Indeed, the Undesirable Elements Festival is presenting three works that are less about the cultural differences between the subjects onstage as it is using the diversity of their stories around a shared experience to reveal the core subject. Last week, I saw Cry for Peace: Voices from the Congo, the most recent episode in the series, featuring a half-dozen members of Syracuse, New York’s Congolese immigrant community, all but one of whom lived through the violence that’s ravaged that nation over the past three decades. While their individual stories are different, owing to age, location, tribe, etc., eventually they all converge in Syracuse, where in exile, the disparate groups–victims and victimizers together–struggle to build a new sense of community even as they grapple with forgiveness for a legacy of horrendous violence.
The other works in the current festival are similarly structured around a common theme. This week the company presents Secret Survivors, with the stories of adult survivors of child sexual abuse, and next week they present Inside/Out…voices from the disability community.
Creating documentary theater around such challenging and emotionally fraught subjects presents special and unique problems. Sara Zatz, who began her career in theater as an intern at Ping Chong in 2000 and has been working on “Undesirable Elements” since 2002, discussed some of them with me over the phone last week.

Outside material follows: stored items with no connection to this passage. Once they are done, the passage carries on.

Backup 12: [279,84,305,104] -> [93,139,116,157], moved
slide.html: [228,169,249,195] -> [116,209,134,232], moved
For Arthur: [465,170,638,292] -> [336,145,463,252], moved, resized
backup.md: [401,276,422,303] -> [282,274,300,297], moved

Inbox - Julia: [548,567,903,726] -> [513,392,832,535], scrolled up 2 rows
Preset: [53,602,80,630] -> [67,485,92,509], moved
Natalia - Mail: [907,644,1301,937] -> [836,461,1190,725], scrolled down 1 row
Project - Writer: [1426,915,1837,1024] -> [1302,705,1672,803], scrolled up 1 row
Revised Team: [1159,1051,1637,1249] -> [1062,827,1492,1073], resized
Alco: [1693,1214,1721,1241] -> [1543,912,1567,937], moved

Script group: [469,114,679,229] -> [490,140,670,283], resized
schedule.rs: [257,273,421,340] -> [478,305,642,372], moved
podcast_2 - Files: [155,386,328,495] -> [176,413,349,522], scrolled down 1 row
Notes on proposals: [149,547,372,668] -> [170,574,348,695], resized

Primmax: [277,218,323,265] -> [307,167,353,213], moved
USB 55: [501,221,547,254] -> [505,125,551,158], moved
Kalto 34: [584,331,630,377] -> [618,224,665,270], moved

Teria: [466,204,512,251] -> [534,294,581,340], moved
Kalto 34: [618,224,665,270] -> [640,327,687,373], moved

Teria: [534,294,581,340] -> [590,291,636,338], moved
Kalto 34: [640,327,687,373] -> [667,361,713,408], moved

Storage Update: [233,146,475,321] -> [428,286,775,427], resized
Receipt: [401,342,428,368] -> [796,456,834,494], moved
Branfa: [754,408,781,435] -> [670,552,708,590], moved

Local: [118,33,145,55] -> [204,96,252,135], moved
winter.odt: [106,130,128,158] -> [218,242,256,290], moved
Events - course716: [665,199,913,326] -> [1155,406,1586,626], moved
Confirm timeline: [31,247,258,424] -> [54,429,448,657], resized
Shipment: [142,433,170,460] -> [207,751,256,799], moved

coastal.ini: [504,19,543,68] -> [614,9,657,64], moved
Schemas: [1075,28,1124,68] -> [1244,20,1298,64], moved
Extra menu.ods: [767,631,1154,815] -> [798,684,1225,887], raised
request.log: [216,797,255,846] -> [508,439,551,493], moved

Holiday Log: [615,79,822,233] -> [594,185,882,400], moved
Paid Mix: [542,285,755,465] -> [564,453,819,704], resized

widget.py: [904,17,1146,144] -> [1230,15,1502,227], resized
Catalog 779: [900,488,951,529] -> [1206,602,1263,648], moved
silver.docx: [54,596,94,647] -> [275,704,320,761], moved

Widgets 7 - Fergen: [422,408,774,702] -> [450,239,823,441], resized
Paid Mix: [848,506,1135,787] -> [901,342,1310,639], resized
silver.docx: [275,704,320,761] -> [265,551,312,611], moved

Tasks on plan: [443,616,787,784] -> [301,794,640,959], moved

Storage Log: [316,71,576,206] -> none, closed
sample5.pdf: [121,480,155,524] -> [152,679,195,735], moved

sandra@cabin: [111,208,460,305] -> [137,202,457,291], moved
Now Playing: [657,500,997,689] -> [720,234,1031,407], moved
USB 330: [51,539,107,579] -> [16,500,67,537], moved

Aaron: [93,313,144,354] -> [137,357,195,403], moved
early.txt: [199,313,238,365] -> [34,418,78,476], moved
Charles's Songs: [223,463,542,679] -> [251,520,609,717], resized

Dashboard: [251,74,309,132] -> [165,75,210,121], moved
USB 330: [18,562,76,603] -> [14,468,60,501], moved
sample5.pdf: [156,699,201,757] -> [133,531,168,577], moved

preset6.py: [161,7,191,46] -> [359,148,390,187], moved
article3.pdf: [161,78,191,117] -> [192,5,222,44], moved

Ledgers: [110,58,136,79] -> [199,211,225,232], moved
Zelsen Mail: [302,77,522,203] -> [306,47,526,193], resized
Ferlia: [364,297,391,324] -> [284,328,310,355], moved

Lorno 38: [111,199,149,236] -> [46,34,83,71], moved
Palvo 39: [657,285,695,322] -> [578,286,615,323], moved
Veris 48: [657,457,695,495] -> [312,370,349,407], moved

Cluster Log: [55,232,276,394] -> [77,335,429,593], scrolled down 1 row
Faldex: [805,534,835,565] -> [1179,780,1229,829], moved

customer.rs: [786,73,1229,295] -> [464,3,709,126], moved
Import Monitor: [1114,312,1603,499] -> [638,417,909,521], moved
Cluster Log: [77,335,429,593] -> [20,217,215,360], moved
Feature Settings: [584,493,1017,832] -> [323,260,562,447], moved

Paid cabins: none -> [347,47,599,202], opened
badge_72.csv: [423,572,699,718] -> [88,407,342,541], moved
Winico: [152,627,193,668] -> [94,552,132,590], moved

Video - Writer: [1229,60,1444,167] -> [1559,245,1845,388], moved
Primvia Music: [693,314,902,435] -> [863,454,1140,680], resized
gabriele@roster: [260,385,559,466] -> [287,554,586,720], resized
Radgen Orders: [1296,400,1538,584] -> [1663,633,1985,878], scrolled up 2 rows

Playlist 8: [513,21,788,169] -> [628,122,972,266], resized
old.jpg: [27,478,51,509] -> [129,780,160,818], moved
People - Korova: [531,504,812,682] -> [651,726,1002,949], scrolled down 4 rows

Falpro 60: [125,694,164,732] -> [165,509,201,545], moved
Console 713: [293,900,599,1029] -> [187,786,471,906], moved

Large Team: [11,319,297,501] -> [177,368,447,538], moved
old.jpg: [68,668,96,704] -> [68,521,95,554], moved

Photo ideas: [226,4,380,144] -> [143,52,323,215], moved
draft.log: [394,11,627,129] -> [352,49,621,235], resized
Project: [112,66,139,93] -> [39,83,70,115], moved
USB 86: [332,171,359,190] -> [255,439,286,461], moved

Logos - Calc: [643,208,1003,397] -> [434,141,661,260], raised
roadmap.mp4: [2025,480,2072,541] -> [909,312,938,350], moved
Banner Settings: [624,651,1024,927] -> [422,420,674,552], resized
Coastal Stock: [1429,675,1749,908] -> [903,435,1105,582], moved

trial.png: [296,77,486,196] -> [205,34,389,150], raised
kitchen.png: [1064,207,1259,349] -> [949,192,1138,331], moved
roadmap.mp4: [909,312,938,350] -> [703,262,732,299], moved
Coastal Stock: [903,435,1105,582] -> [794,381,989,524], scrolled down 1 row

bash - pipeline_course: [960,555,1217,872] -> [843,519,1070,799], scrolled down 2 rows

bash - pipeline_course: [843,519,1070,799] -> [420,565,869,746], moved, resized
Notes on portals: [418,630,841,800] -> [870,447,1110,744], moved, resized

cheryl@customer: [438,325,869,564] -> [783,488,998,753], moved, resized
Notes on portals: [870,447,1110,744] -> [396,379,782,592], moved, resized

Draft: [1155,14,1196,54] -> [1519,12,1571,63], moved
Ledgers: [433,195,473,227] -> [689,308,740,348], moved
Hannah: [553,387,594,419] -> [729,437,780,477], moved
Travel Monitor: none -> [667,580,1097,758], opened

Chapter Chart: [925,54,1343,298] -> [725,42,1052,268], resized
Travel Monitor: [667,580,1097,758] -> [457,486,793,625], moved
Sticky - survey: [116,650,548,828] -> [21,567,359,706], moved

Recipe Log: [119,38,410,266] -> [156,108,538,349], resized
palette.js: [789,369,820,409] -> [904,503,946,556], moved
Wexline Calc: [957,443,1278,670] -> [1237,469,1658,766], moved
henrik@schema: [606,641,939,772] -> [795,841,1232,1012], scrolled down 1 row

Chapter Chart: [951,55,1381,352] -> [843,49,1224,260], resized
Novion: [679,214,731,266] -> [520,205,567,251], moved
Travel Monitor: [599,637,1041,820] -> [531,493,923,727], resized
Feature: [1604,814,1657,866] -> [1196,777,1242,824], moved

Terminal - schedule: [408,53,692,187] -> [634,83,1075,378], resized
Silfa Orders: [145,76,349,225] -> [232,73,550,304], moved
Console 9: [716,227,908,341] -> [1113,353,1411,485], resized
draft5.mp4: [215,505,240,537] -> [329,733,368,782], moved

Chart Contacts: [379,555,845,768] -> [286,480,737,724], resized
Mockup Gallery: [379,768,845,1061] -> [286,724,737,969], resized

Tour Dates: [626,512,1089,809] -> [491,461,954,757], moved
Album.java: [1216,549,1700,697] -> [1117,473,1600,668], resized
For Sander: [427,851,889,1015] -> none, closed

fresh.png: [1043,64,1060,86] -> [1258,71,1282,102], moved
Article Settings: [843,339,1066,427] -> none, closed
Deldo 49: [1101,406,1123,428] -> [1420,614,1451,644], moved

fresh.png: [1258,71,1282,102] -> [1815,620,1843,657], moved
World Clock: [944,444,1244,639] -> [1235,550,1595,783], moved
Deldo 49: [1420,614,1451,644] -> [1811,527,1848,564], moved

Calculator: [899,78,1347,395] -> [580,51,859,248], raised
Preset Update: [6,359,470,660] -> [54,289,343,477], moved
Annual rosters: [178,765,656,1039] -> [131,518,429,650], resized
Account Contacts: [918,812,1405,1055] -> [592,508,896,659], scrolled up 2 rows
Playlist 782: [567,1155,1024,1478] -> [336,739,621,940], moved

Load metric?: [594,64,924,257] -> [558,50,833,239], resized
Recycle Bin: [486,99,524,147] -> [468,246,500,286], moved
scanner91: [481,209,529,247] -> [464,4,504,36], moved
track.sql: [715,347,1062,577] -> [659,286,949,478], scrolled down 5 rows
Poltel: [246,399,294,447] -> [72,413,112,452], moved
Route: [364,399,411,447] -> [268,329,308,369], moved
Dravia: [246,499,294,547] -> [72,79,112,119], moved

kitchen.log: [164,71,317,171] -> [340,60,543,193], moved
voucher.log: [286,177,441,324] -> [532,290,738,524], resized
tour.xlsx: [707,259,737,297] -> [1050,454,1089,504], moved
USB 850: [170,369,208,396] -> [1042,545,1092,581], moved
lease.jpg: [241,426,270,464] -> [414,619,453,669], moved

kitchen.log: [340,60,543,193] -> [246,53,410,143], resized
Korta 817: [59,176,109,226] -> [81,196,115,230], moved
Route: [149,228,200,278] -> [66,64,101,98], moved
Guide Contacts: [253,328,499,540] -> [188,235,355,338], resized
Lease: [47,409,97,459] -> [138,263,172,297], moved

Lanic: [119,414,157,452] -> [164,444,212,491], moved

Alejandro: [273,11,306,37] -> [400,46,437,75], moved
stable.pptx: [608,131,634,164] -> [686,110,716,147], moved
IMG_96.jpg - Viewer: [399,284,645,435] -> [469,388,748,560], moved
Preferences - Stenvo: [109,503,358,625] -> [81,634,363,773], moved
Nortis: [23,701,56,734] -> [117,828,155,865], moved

“These shows definitely have an educational component, and sometimes a political component as well,” she explained. “But I always think the artistry comes first, and the educational or political goal, if we’re successful, is coming through the artistry. So our first goal is to tell these stories of difference, to bring these unheard stories to the stage from people or communities who are marginalized.”
Stressing that the company makes clear to participants at the beginning of each new process that they’re artists, not therapists, a role for which they’re just not cut out, the company identifies individuals who are comfortable enough to share their experiences.
“The first and most important that we’re looking for in terms of the people who are chosen to be in the project is that they want to tell their stories,” she said. “No matter what they’ve been through or how traumatic their experiences have been.”
There are also a series of events around the festival that seek to further explore these sorts of issues. Culturebot’s Andy Horwitz is moderating a discussion on Sat., Oct. 27 at 4:30 p.m. on “Social Practice and the Arts,” featuring David Brick of Philadelphia’s Headlong Dance Theater, Sojourn’s Michael Rohd, El Museo del Barrio’s Gonzalo Casals (who presented Secret Survivors last year), and 651 Arts Shay Wafer (with whom the company is working on a new “UE” episode), in addition to Chong himself.
As for the future, “Undesirable Elements” is entering its third decade going strong. In addition to a new project exploring the legacy of political activism in Brooklyn, the company is expanding the Secret Survivors project by partnering with non-theater organizations around the country to develop new editions of the show with local survivors. This Fri., Oct. 26 from 3 p.m. to 6 p.m., the company will be hosting a screening of the documentary Secret Survivors: Using Theater to Break the Silence, and sharing information about the project.